Clinicians, health departments, and patients have contacted the CDC reporting life-threatening complications resulting from treatment for chronic Lyme disease, including metastatic bacterial infections, septic shock, Clostridium difficile (C diff) colitis, and abscess. An article in Morbidity and Mortality Weekly Report (MMWR) described 5 cases that “highlight the severity and scope” of adverse effects caused by the use of unproven treatments for chronic Lyme disease.

 One patient with fatigue and joint pain, was diagnosed with chronic Lyme disease, babesiosis, and Bartonella infection. When the symptoms worsened despite multiple courses of oral antibiotics, the patient was switched to IV ceftriaxone and cefotaxime. However, the pain did not lessen; the patient became hypotensive and tachycardic and was placed in intensive care. Her condition continued to worsen, and she died. The patient’s death was attributed to septic shock related to central venous catheter–associated bacteremia.
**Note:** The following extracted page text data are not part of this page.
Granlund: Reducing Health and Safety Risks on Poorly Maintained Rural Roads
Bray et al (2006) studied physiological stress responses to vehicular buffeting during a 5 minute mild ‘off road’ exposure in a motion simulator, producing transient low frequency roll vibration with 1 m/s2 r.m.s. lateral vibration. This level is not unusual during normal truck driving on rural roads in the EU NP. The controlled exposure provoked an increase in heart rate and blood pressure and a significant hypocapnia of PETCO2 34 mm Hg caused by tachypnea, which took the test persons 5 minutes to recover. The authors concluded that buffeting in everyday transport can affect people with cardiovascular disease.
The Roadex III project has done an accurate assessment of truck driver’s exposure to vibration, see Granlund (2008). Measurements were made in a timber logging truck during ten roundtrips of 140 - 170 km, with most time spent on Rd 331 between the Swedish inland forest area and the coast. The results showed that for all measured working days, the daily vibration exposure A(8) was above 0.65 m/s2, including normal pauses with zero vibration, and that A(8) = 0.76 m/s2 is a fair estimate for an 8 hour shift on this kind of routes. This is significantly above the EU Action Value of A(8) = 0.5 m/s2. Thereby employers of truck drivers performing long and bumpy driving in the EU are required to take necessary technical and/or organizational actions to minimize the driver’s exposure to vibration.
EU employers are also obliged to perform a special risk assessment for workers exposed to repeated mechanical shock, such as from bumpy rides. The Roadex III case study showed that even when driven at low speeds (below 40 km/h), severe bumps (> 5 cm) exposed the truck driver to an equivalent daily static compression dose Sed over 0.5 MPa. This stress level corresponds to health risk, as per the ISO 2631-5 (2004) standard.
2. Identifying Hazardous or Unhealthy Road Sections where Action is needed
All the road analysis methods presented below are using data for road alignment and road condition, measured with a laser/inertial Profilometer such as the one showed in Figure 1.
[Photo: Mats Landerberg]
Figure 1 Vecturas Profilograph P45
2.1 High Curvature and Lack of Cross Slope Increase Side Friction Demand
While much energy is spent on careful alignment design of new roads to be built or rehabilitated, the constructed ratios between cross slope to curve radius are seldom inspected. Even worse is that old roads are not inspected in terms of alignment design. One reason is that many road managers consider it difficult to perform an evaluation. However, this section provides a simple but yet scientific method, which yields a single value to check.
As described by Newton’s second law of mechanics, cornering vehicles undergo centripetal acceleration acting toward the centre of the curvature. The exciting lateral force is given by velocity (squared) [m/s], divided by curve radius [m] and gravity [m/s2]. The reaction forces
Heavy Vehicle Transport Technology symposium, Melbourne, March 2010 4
In another case, a woman was first diagnosed with amyotrophic lateral sclerosis, then as a second opinion, with chronic Lyme disease. After 7 months of intensive antimicrobial treatment, the pain improved but she got weaker. She also developed intractable C diff infection that required prolonged treatment. However, the patient died of complications of amyotrophic lateral sclerosis—an example, the researchers say, of a missed opportunity for appropriate treatment due to misdiagnosis.

Antibiotics and immunoglobulin therapies are effective and necessary treatments for many conditions, MMWR emphasized—“however, unnecessary antibiotic and immunoglobulin use provides no benefit to patients while putting them at risk for adverse events.”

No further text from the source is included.